### Exercise 1
From the listing placed after the NFS mailing-list message below, reproduce every line between the line holding "pose: elev=289.4 azim=65.4" and the line holding "Dot at: (193, 156)", inclusive.

━━ Source ━━

Re: [PATCH v7 05/21] NFS: Store the change attribute in the directory page cache

[Date Prev][Date Next][Thread Prev][Thread Next][Date Index][Thread Index]

 



On Fri, 2022-02-25 at 15:41 -0500, Trond Myklebust wrote:
> On Fri, 2022-02-25 at 15:23 -0500, Benjamin Coddington wrote:
> > On 25 Feb 2022, at 10:34, Benjamin Coddington wrote:
> > > Ok, so I'm reading that further proof is required, and I'm happy
> > > to
> > > do 
> > > the
> > > work.  Thanks for the replies here and elsewhere.
> > 
> > Here's an example of this problem on a tmpfs export using v8 of
> > your
> > patchset with the fix to set the change_attr in
> > nfs_readdir_page_init_array().
> > 
> > I'm using tmpfs, because it reliably orders cookies in reverse
> > order
> > of
> > creation (or perhaps sorted by name).
> > 
> > The program drives both the client-side and server-side - so on
> > this
> > one
> > system, /exports/tmpfs is:
> > tmpfs /exports/tmpfs tmpfs rw,seclabel,relatime,size=102400k 0 0
> > 
> > and /mnt/localhost is:
> > localhost:/exports/tmpfs /mnt/localhost/tmpfs nfs4 
> > rw,relatime,vers=4.1,rsize=1048576,wsize=1048576,namlen=255,hard,pr
> > ot
> > o=tcp,timeo=600,retrans=2,sec=sys,clientaddr=127.0.0.1,local_lock=n
> > on
> > e,addr=127.0.0.1 
> > 0 0
> > 
> > The program creates 256 files on the server, walks through them
> > once
> > on 
> > the
> > client, deletes the last 127 on the server, drops the first page
> > from
> > the
> > pagecache, and walks through them again on the client.
> > 
> > The second listing produces 124 duplicate entries.
> > 
> > I just have to say again: this behavior is _new_ (but not new to
> > me),
> > and it
> > is absolutely going to crop up on our customer's systems that are 
> > walking
> > through millions of directory entries on loaded servers under
> > memory
> > pressure.  The directory listings as a whole become very likely to
> > be
> > nonsense at random times.  I realize they are not /supposed/ to be 
> > coherent,
> > but what we're getting here is going to be far far less coherent,
> > and
> > its
> > going to be a mess.
> > 
> > There are other scenarios that are worse when the cookies aren't 
> > ordered,
> > you can end up with EOF, or get into repeating patterns.
> > 
> > Please compare this with v3, and before this patchset, and tell me
> > if
> > I'm
> > not justified playing chicken little.
> > 
> > Here's what I do to run this:
> > 
> > mount -t tmpfs -osize=100M tmpfs /exports/tmpfs/
> > exportfs -ofsid=0 *:/exports
> > exportfs -ofsid=1 *:/exports/tmpfs
> > mount -t nfs -ov4.1,sec=sys localhost:/exports /mnt/localhost
> > ./getdents2
> > 
> > Compare "Listing 1" with "Listing 2".

━━━

### Exercise 2
Carry on the NFS directory-caching patch discussion above, starting right after its last line.

━━ Materials provided ━━

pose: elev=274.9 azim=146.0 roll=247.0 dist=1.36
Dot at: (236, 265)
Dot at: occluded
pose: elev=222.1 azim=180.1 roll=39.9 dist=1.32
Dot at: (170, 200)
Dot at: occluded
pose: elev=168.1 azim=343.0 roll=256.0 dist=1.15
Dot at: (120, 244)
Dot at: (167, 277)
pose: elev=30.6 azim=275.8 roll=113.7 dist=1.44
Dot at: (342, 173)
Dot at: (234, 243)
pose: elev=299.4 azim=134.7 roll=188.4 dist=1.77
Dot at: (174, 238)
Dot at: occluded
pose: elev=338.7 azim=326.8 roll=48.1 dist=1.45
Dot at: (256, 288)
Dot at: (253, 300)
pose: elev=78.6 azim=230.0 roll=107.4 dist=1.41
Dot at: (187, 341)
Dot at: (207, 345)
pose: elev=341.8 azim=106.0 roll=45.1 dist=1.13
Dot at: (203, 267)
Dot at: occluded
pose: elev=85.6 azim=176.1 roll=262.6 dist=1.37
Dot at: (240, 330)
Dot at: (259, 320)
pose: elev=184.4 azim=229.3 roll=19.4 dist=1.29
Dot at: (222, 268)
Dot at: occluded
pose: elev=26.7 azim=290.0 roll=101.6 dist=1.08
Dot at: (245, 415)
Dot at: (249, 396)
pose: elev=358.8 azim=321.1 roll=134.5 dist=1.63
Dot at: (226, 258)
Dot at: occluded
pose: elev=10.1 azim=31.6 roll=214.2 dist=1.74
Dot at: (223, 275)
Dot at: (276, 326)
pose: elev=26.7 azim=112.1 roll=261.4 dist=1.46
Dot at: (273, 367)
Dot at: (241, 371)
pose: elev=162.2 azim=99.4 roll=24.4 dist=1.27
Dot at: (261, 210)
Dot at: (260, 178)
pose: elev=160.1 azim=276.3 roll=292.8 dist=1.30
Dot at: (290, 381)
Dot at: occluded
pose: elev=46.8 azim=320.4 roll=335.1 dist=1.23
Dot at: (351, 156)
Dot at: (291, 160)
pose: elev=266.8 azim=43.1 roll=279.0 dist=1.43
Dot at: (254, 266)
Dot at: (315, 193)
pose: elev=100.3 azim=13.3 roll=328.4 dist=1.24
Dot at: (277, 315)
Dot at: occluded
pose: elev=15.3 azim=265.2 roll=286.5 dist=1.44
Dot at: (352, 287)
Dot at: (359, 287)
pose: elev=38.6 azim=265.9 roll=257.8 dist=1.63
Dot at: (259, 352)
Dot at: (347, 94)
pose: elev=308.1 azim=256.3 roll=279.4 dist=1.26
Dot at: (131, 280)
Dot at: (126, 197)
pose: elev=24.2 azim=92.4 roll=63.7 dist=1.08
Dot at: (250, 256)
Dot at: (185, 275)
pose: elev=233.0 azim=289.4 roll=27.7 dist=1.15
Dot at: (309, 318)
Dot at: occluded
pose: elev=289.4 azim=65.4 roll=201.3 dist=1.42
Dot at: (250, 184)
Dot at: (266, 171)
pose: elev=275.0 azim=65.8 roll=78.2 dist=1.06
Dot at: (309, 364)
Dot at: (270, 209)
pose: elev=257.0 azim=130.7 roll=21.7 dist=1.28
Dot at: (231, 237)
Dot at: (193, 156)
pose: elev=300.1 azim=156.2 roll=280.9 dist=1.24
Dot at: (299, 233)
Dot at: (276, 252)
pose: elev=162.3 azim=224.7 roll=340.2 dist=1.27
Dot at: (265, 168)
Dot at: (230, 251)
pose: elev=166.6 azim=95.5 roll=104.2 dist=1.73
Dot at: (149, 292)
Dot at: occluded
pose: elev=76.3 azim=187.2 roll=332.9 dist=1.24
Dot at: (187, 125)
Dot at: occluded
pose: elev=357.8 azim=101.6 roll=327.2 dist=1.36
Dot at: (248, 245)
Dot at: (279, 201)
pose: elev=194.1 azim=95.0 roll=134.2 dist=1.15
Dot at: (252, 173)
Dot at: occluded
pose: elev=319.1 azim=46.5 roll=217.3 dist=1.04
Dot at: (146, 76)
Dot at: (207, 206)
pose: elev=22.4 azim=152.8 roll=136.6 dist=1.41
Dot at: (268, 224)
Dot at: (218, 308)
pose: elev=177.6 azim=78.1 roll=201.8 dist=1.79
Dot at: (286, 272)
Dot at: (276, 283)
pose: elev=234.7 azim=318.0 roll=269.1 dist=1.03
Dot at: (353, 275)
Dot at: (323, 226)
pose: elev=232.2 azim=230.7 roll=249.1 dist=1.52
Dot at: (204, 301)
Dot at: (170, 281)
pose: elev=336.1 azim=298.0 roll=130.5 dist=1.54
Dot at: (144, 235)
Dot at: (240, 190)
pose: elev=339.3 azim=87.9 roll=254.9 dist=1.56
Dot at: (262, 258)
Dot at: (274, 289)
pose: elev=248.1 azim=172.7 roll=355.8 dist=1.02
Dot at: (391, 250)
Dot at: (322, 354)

━━━

### Final result 1
pose: elev=289.4 azim=65.4 roll=201.3 dist=1.42
Dot at: (250, 184)
Dot at: (266, 171)
pose: elev=275.0 azim=65.8 roll=78.2 dist=1.06
Dot at: (309, 364)
Dot at: (270, 209)
pose: elev=257.0 azim=130.7 roll=21.7 dist=1.28
Dot at: (231, 237)
Dot at: (193, 156)

### Final result 2
> > 
> > I would also do a "rm -f /export/tmpfs/*" between each run.
> > 
> > Thanks again for your time and work.
> > 
> > Ben
> > 
> > #define _GNU_SOURCE
> > #include <stdio.h>
> > #include <unistd.h>
> > #include <fcntl.h>
> > #include <sched.h>
> > #include <sys/types.h>
> > #include <sys/stat.h>
> > #include <sys/syscall.h>
> > #include <string.h>
> > 
> > #define NFSDIR "/mnt/localhost/tmpfs"
> > #define LOCDIR "/exports/tmpfs"
> > #define BUF_SIZE 4096
> > 
> > int main(int argc, char **argv)
> > {
> >         int i, dir_fd, bpos, total = 0;
> >      size_t nread;
> >         struct linux_dirent {
> >                 long           d_ino;
> >                 off_t          d_off;
> >                 unsigned short d_reclen;
> >                 char           d_name[];
> >         };
> >      struct linux_dirent *d;
> >         char buf[BUF_SIZE];
> > 
> >      /* create files: */
> >      for (i = 0; i < 256; i++) {
> >          sprintf(buf, LOCDIR "/file_%03d", i);
> >          close(open(buf, O_CREAT, 666));
> >      }
> > 
> >         dir_fd = open(NFSDIR,
> > O_RDONLY|O_NONBLOCK|O_DIRECTORY|O_CLOEXEC);
> >         if (dir_fd < 0) {
> >                 perror("cannot open dir");
> >                 return 1;
> >         }
> > 
> >         while (1) {
> >                 nread = syscall(SYS_getdents, dir_fd, buf,
> > BUF_SIZE);
> >                 if (nread == 0 || nread == -1)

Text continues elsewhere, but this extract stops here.